- "Out of Our Father's House" DVD cover
- Genre: Biography Drama Music Romance
- Written by: Jack Hofsiss, Eve Merriam, Paula Wagner
- Directed by: Jack Hofsiss
- Starring: Maureen Anderman Jackie Burroughs Carol Kane Kaiulani Lee Jan Miner Dianne Wiest
- Theme music composer: Jack Feldman
- Country of origin: United States
- Original language: English

Production
- Producer: Judy Kinberg
- Running time: 59 min.
- Production companies: American National Theatre and Academy KQED PBS

Original release
- Network: PBS
- Release: August 2, 1978

= Out of Our Father's House =

Out of Our Father's House is a 1978 episode of PBS's Great Performances series.
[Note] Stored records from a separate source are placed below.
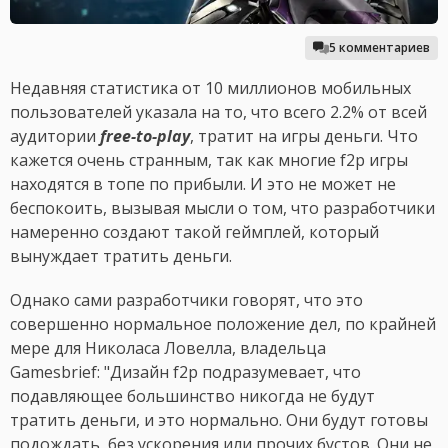
5 комментариев
Недавняя статистика от 10 миллионов мобильных
пользователей указала на то, что всего 2.2% от всей
аудитории
free-to-play
, тратит на игры деньги. Что
кажется очень странным, так как многие f2p игры
находятся в топе по прибыли. И это не может не
беспокоить, вызывая мысли о том, что разработчики
намеренно создают такой геймплей, который
вынуждает тратить деньги.
Однако сами разработчики говорят, что это
совершенно нормальное положение дел, по крайней
мере для Николаса Ловелла, владельца
Gamesbrief: "Дизайн f2p подразумевает, что
подавляющее большинство никогда не будут
тратить деньги, и это нормально. Они будут готовы
подождать, без ускорения или прочих бустов. Они не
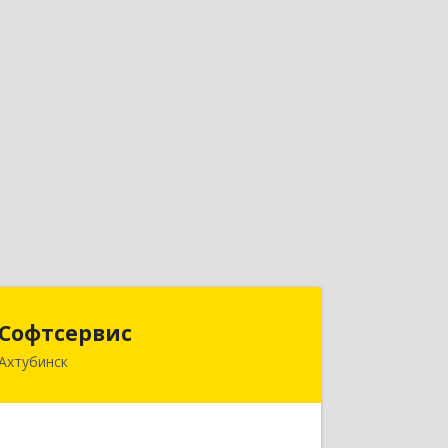
Софтсервис
Софтсервис
Ахтубинск
416500, Астраханская обл,
Ахтубинский р-н, Ахтубинск г, Ленина
ул, дом № 57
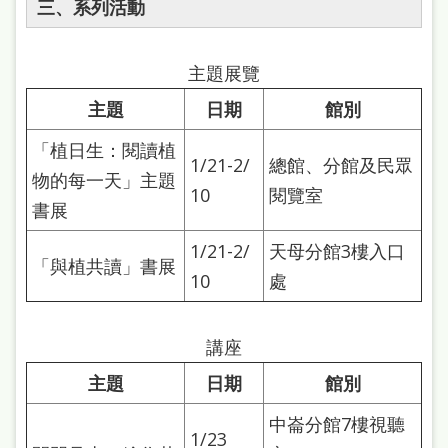
三、系列活動
雙
語
主題展覽
詞
彙
主題
日期
館別
台
「植日生：閱讀植
1/21-2/
總館、分館及民眾
北
物的每一天」主題
10
閱覽室
書展
通
1/21-2/
天母分館3樓入口
陳
「與植共讀」書展
10
處
情
系
講座
統
主題
日期
館別
English
中崙分館7樓視聽
日
1/23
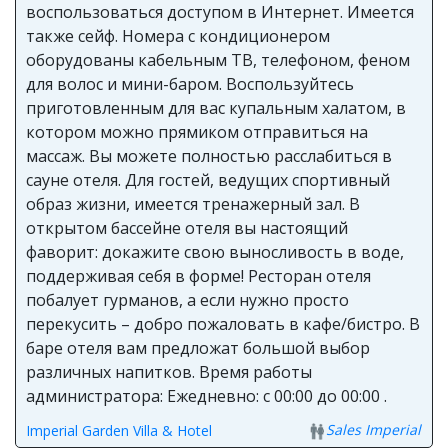
воспользоваться доступом в Интернет. Имеется
также сейф. Номера с кондиционером
оборудованы кабельным ТВ, телефоном, феном
для волос и мини-баром. Воспользуйтесь
приготовленным для вас купальным халатом, в
котором можно прямиком отправиться на
массаж. Вы можете полностью расслабиться в
сауне отеля. Для гостей, ведущих спортивный
образ жизни, имеется тренажерный зал. В
открытом бассейне отеля вы настоящий
фаворит: докажите свою выносливость в воде,
поддерживая себя в форме! Ресторан отеля
побалует гурманов, а если нужно просто
перекусить – добро пожаловать в кафе/бистро. В
баре отеля вам предложат большой выбор
различных напитков. Время работы
администратора: Ежедневно: с 00:00 до 00:00 .
Sales Imperial
Imperial Garden Villa & Hotel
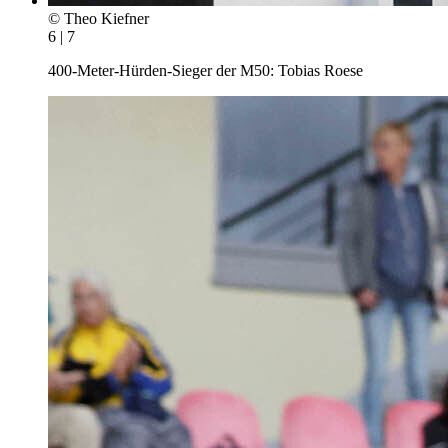
© Theo Kiefner
6 | 7
400-Meter-Hürden-Sieger der M50: Tobias Roese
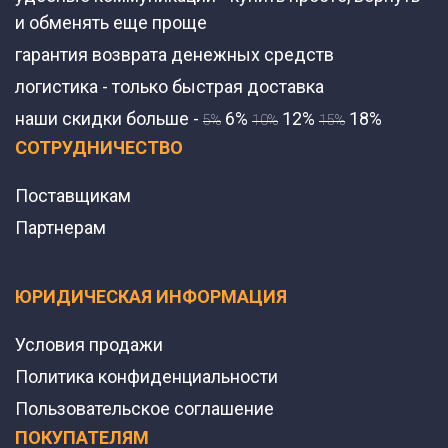
и обменять еще проще
гарантия возврата денежных средств
логистика - только быстрая доставка
наши скидки больше -
6%
12%
18%
5%
10%
15%
СОТРУДНИЧЕСТВО
Поставщикам
Партнерам
ЮРИДИЧЕСКАЯ ИНФОРМАЦИЯ
Условия продажи
Политика конфиденциальности
Пользовательское соглашение
ПОКУПАТЕЛЯМ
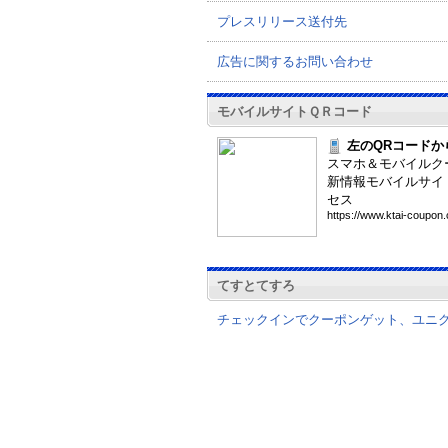
プレスリリース送付先
広告に関するお問い合わせ
モバイルサイトＱＲコード
左のQRコードか
スマホ＆モバイルク
新情報モバイルサイ
セス
htt
ps:
//w
ww.
kta
i-c
oup
on.
てすとてすろ
チェックインでクーポンゲット、ユニ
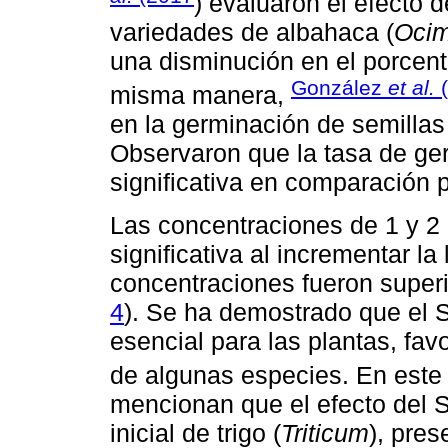
) evaluaron el efecto 
variedades de albahaca (
Ocim
una disminución en el porcent
González
et al.
(
misma manera,
en la germinación de semilla
Observaron que la tasa de ge
significativa en comparación p
Las concentraciones de 1 y 
significativa al incrementar la
concentraciones fueron superio
4
). Se ha demostrado que el 
esencial para las plantas, fav
de algunas especies. En este
mencionan que el efecto del S
inicial de trigo (
Triticum
), pres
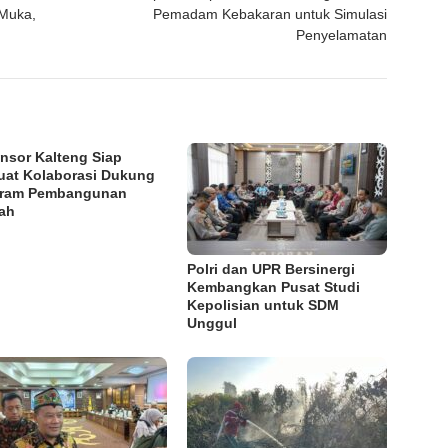
 Muka,
Pemadam Kebakaran untuk Simulasi
Penyelamatan
nsor Kalteng Siap
uat Kolaborasi Dukung
gram Pembangunan
ah
Polri dan UPR Bersinergi
Kembangkan Pusat Studi
Kepolisian untuk SDM
Unggul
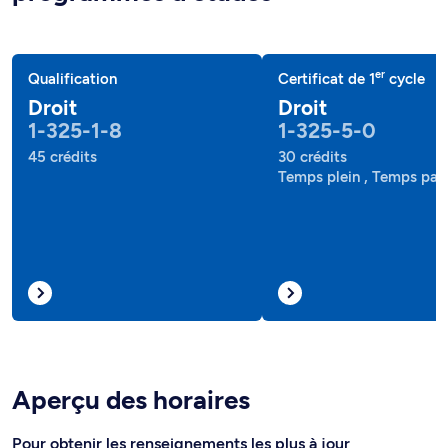
er
Qualification
Certificat de 1
cycle
Droit
Droit
1-325-1-8
1-325-5-0
45 crédits
30 crédits
Temps plein , Temps part
Aperçu des horaires
Pour obtenir les renseignements les plus à jour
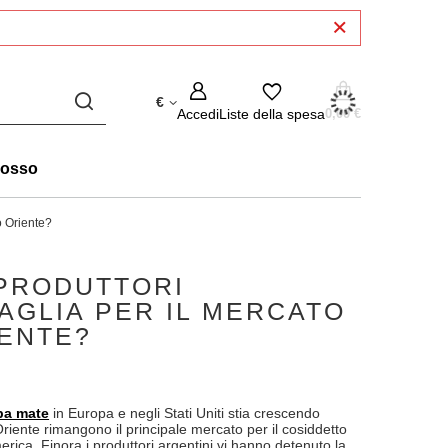
€
Accedi
Liste della spesa
0,00 €
rosso
o Oriente?
 PRODUTTORI
TAGLIA PER IL MERCATO
IENTE?
ba mate
in Europa e negli Stati Uniti stia crescendo
riente rimangono il principale mercato per il cosiddetto
erica. Finora i produttori argentini vi hanno detenuto la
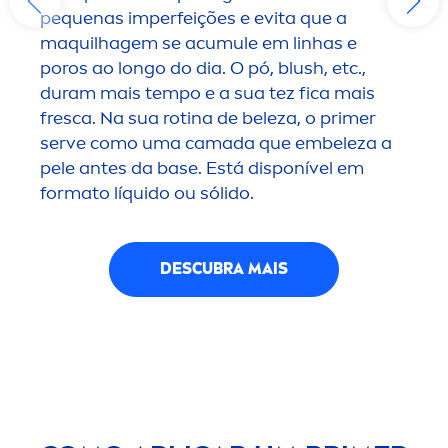
pequenas imperfeições e evita que a
maquilhagem se acumule em linhas e
poros ao longo do dia. O pó, blush, etc.,
duram mais tempo e a sua tez fica mais
fresca. Na sua rotina de beleza, o primer
serve como uma camada que embeleza a
pele antes da base. Está disponível em
formato líquido ou sólido.
DESCUBRA MAIS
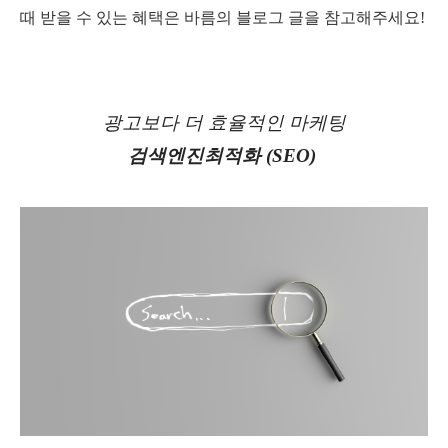
때 받을 수 있는 혜택은 바름의 블로그 글을 참고해주세요!
광고보다
더
효율적인
마케팅
검색엔진최적화
(SEO)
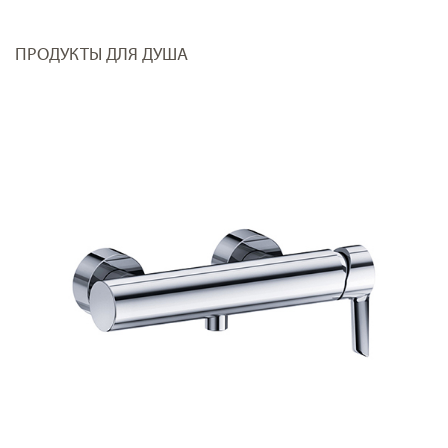
ПРОДУКТЫ ДЛЯ ДУША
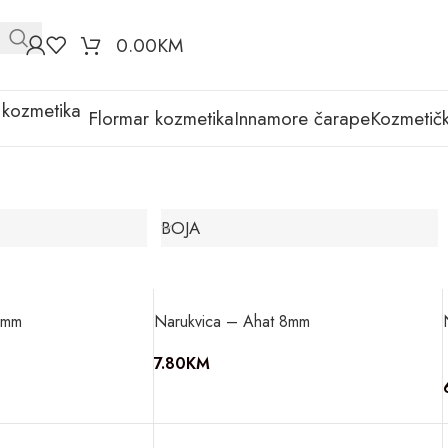
0.00
KM
Flormar kozmetika
Innamore čarape
Kozmetičk
BOJA
8mm
Narukvica – Ahat 8mm
7.80
KM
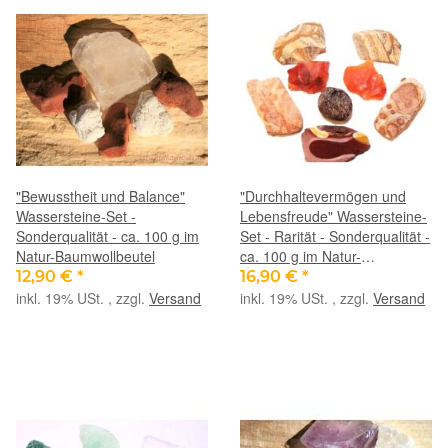
"Bewusstheit und Balance"
"Durchhaltevermögen und
Wassersteine-Set -
Lebensfreude" Wassersteine-
Sonderqualität - ca. 100 g im
Set - Rarität - Sonderqualität -
Natur-Baumwollbeutel
ca. 100 g im Natur-
Baumwollbeutel (GKS)
12,90 €
*
16,90 €
*
inkl. 19% USt. , zzgl.
Versand
inkl. 19% USt. , zzgl.
Versand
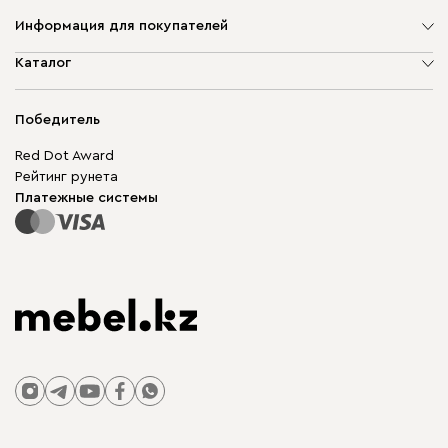
Информация для покупателей
О компании
Каталог
Адреса магазинов
Мягкая мебель
Доставка и оплата
Корпусная мебель
Победитель
Гарантия
Бескаркасная мебель
Mebel.Club
Red Dot Award
Модульная мебель
Для бизнеса
Рейтинг рунета
Столы и стулья
Карта сайта
Платежные системы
This episode was first broadcast on 2 August 1978 on PBS. The movie is a televised play of the work by Eve Merriam. The play is about six real-life leaders of the women's suffrage movement.

== Cast ==
The TV movie stars Jackie Burroughs as astronomer Maria Mitchell, Carol Kane as Eliza Southgate, Dianne Wiest as author Elizabeth Gertrude Stern, Maureen Anderman as Doctor Anna Howard Shaw, Kaiulani Lee as Elizabeth Cady Stanton, and Jan Miner as "Mother" Mary Jones (full name Mary Harris Jones).